New supplement launched in SA to assist with male infertility
For many couples, starting a family happens naturally without any detailed planning or interventions.
Unfortunately, when trying to conceive, 15% of couples struggle and may need to seek medical advice about how to improve their chances of falling pregnant.1
Did you know that of the approximate 1 in 6 couples who are infertile, almost half of these cases can be attributed to a fertility issue in men?1
Male fertility is dependent on various factors, including:2
- Quantity – Too little sperm in an ejaculation might make it more difficult to get pregnant.
- Movement – Known as motility. A man is most likely to be fertile if at least 40% of his sperm are moving.
- Structure – Known as morphology. Normal sperm have oval heads and long tails, which work together to propel them. The more sperm a man has with a normal shape and structure, the more likely he is to be fertile.
For those wanting to start a family, they may be familiar with some of the dos and don’ts when it comes to increasing the quality of sperm. These include maintaining a healthy weight, following a healthy diet, preventing sexually transmitted diseases, managing stress, exercising, not smoking, limiting alcohol, avoiding lubricants during sex and even keeping the scrotum cool.2
How many of us know what oxidative stress is and the harmful effect this can have on sperm production?1
Simply put, oxidative stress is an imbalance between oxygen-containing molecules called free radicals, which react with other molecules in your body and antioxidants, which stabilise free radicals making them less reactive. Oxidation is a normal and necessary process that takes place, but oxidative stress occurs when there is a disparity between free radical activity and antioxidant activity.3
30% to 40% of infertile men in the United States have elevated levels of what medical science calls reactive oxygen species (ROS).1 Oxidative stress and ROS have been associated with reduced sperm motility, concentration and morphology or structure.1
Fortunately for the many men whose fertility may be affected by oxidative stress,1 an innovative new health supplement is now available in South Africa. SINOPOL® him contains the powerful antioxidant alpha-lipoic acid and myo-inositol, a vitamin-like substance,4 both shown to assist with the production of healthy sperm and support fertility by reducing oxidative stress, while also re-balancing testosterone and decreasing insulin resistance, yet another factor that can negatively affect sperm health.1,5,6,7
SINOPOL® him also contains coenzyme Q10, selenium, zinc, and vitamins B2, B6 and B12, all active ingredients designed to help support normal male fertility and reproductive health.5
We all produce some free radicals naturally in our bodies through processes like exercise or inflammation. This is normal and part of our body’s complex way of keeping itself healthy. We are also exposed to free radicals daily in the environment from the ozone, certain pesticides and cleaners, cigarette smoke, radiation, and pollution. A diet high in sugar, fat, and alcohol can also contribute to increased free radical production.
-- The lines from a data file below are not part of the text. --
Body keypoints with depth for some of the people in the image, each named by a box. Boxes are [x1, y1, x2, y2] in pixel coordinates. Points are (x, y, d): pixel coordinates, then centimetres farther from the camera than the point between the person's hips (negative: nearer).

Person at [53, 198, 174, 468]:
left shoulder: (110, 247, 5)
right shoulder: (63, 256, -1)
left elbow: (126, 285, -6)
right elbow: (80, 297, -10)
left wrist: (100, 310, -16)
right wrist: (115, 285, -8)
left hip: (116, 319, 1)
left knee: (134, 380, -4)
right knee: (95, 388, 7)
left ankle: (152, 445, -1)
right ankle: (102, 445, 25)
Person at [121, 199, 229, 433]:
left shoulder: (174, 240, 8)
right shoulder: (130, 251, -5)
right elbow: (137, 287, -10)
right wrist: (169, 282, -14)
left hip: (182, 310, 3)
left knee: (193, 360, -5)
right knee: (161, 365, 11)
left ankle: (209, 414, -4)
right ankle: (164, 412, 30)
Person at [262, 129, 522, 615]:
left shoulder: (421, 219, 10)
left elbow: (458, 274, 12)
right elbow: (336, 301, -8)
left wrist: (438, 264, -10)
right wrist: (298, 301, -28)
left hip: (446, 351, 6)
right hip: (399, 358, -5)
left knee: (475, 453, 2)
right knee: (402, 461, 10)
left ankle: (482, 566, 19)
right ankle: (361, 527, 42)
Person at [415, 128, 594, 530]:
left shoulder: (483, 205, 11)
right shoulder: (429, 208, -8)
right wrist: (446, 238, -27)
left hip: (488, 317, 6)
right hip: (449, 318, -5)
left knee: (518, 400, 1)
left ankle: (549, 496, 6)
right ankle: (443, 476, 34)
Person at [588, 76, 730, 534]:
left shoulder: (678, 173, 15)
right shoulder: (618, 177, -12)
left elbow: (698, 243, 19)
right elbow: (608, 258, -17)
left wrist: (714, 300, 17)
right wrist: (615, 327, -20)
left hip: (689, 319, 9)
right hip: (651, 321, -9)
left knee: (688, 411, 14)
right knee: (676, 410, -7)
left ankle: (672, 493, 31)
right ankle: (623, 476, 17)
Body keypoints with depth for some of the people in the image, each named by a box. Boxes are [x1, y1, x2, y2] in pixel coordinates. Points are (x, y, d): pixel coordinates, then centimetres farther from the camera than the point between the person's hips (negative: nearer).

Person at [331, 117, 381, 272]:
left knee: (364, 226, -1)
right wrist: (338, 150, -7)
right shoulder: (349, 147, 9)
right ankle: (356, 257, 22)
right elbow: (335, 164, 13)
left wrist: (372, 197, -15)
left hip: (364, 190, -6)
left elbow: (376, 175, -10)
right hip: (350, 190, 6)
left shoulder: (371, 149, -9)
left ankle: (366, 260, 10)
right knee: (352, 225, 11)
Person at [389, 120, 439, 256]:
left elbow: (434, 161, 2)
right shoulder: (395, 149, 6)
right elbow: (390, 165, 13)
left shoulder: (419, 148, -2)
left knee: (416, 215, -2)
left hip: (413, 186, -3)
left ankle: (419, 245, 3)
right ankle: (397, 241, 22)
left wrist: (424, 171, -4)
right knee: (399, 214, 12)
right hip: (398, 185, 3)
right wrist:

While it is impossible to completely avoid free radical exposure and oxidative stress, is it important to try and increase your levels of antioxidants and decrease the formation of these harmful free radicals. One way is to make sure that you get enough antioxidants in your diet. Eating five servings per day of a variety of fruits and vegetables is essential in providing your body what it needs to produce antioxidants.3
Adopting healthy lifestyle practices to promote fertility, and avoiding things that can damage it, may improve a couple’s chances of conceiving. Speak to your doctor or pharmacist about SINOPOL® him, which is now available in the vitamin aisle at leading pharmacies without a prescription. This supplement has been shown to be well tolerated and is taken as 1-2 sachets daily, at least an hour before meals. For optimal results, take 2 sachets daily, 10 hours apart.5
1 Agarwal A, Virk G, Ong C, et al. Effect of oxidative stress on male reproduction. World J Mens Health. 2014;32(1):1-17.
2 Mayo Clinic. Getting pregnant. c2020. Available from:https://www.mayoclinic.org/healthy-lifestyle/getting-pregnant/in-depth/fertility/art-20047584. Accessed 29 July 2020.
3 Everything you should know about oxidative stress. c2018. Available from: https://www.healthline.com/health/oxidative-stress#takeaway. Accessed 29 July 2020.
4 Web MD. c2020) Available from: https://www.webmd.com/vitamins/ai/ingredientmono-299/inositol. Accessed 29 July 2020.
5 Sinopol® him approved package insert, October 2019.
6 Canepa P, Dal Lago A, De Leo C, et al. Combined treatment with myo-inositol, alpha-lipoic acid, folic acid and vitamins significantly improves sperm parameters of sub-fertile men: a multi-centric study. Eur Rev Med Pharmacol Sci. 2018;22:7078-85.
7 Konrad D, Somwar R, Sweeney G, et al. The antihyperglycemic drug a-lipoic acid stimulates glucose uptake via both GLUT4 translocation and GLUT4 activation. Potential role of p38 mitogen-activated protein kinase in GLUT4 activation. Diabetes. 2001;50:1464-71.